La data di conclusione dell’intervento deve essere univocamente individuata nell’asseverazione di conformità al progetto delle opere realizzate, rilasciata dal tecnico abilitato o dal direttore lavori, obbligatoria ai sensi dell’art. 8, comma 2, del D.Lgs. n. 192/2005; oppure attraverso una dichiarazione del Soggetto Responsabile nei casi indicati nelle Regole.
Asseverazione
L’asseverazione è obbligatoria e deve essere redatta ai sensi del D.P.R. 445/2000 e dell’art. 481 del codice Penale e sottoscritta in originale da un tecnico abilitato alla progettazione di edifici ed impianti.
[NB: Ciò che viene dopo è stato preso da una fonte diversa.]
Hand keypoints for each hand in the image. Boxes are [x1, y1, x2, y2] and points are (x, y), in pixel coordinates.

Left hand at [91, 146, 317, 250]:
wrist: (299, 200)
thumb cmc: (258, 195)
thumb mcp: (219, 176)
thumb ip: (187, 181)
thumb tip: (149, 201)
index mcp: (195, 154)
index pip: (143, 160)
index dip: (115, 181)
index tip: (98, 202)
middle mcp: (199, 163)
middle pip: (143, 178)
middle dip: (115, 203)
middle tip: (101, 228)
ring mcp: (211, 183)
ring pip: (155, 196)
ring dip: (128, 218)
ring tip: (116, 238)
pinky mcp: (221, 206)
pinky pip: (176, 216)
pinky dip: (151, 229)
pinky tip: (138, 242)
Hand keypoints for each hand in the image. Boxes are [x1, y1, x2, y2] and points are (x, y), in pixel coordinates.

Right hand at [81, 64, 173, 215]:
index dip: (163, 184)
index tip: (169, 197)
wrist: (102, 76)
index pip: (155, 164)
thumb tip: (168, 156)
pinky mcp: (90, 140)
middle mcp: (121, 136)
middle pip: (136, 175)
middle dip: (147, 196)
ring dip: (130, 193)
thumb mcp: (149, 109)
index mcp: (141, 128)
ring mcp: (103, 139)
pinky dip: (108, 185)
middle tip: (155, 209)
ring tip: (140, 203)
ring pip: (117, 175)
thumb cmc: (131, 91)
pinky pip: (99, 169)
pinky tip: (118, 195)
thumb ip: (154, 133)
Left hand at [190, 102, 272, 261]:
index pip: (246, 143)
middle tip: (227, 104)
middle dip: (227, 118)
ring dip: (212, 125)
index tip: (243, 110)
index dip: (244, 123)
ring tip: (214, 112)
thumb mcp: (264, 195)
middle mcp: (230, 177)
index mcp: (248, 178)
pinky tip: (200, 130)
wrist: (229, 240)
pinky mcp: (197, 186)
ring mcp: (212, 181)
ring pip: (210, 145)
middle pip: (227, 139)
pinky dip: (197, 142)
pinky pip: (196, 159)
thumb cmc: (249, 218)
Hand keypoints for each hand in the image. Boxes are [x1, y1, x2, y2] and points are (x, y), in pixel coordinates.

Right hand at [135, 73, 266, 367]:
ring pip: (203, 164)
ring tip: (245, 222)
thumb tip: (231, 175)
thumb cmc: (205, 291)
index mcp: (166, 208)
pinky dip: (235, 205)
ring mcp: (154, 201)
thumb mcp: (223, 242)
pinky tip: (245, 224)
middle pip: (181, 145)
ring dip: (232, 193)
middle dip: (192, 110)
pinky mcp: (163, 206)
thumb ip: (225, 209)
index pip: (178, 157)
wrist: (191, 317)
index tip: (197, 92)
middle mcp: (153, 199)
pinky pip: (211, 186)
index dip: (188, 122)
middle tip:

Può essere compresa nell’ambito di quella resa dal direttore dei lavori sulla conformità delle opere realizzate al progetto, obbligatoria ai sensi dell’art. 8, comma 2, del D.Lgs. 192/2005 (Capitolo 12.5).
In caso di multi-intervento, deve essere predisposta un’unica asseverazione per tutti gli interventi effettuati.
L’asseverazione deve contenere, tra l’altro, la descrizione degli interventi, nonché la dichiarazione di rispondenza ai requisiti tecnici e prestazionali previsti dal Decreto, dalle Regole Applicative e dalla normativa di riferimento.
Oltre a questi contenuti principali, in relazione alla tipologia di intervento, devono essere asseverate altre tipologie di informazioni, tra cui:
- per gli interventi di isolamento delle superfici opache, di aver effettuato un’analisi dei ponti termici in fase di diagnosi energetica e di averli eventualmente corretti in fase di progettazione e realizzazione, ove possibile;
- nel caso di interventi di miglioramento delle caratteristiche dei componenti vetrati esistenti con integrazioni e sostituzioni, con riferimento al dimensionamento degli interventi, anche il calcolo della trasmittanza dei nuovi serramenti costituiti dal telaio preesistente e dal componente vetrato, nuovo o integrato;
- nel caso di trasformazione in edifici nZEB, tra l’altro, le tipologie di interventi effettuati, sia sull’involucro per l’incremento di efficienza energetica, che sulla parte impiantistica, specificando quelli per la produzione di energia termica da fonti rinnovabili, obbligatoria per la determinazione delle soglie imposte dalla normativa per il raggiungimento della classe di “edificio a consumo quasi zero”.
Categorie catastali miste e proprietà promiscua
Agli interventi realizzati su interi edifici, nella proprietà o disponibilità di un unico soggetto ammesso, caratterizzati da categorie catastali miste (residenziale e terziario), ai fini dell’ammissibilità agli interventi è attribuito l’ambito catastale prevalente per l’edificio, calcolato in millesimi (Capitolo 12.10.3).
Su edifici di proprietà promiscua (in parte pubblica e in parte privata) gli interventi realizzati sull’edificio sono ammessi per il Titolo II (incremento dell’efficienza energetica) esclusivamente per la quota millesimale riferibile alla PA o a soggetti ad essa equiparati e per la quota millesimale del settore terziario.
Queste previsioni non si applicano per gli interventi nZEB, la cui ammissibilità è subordinata alla realizzazione su interi edifici che devono essere nella proprietà o disponibilità di un unico soggetto ammesso.
Inoltre, relativamente agli interventi del Titolo III (produzione di energia termica da fonti rinnovabili) per impianti centralizzati l’ammissibilità è subordinata alla proprietà o disponibilità dell’intero edificio ad un unico soggetto.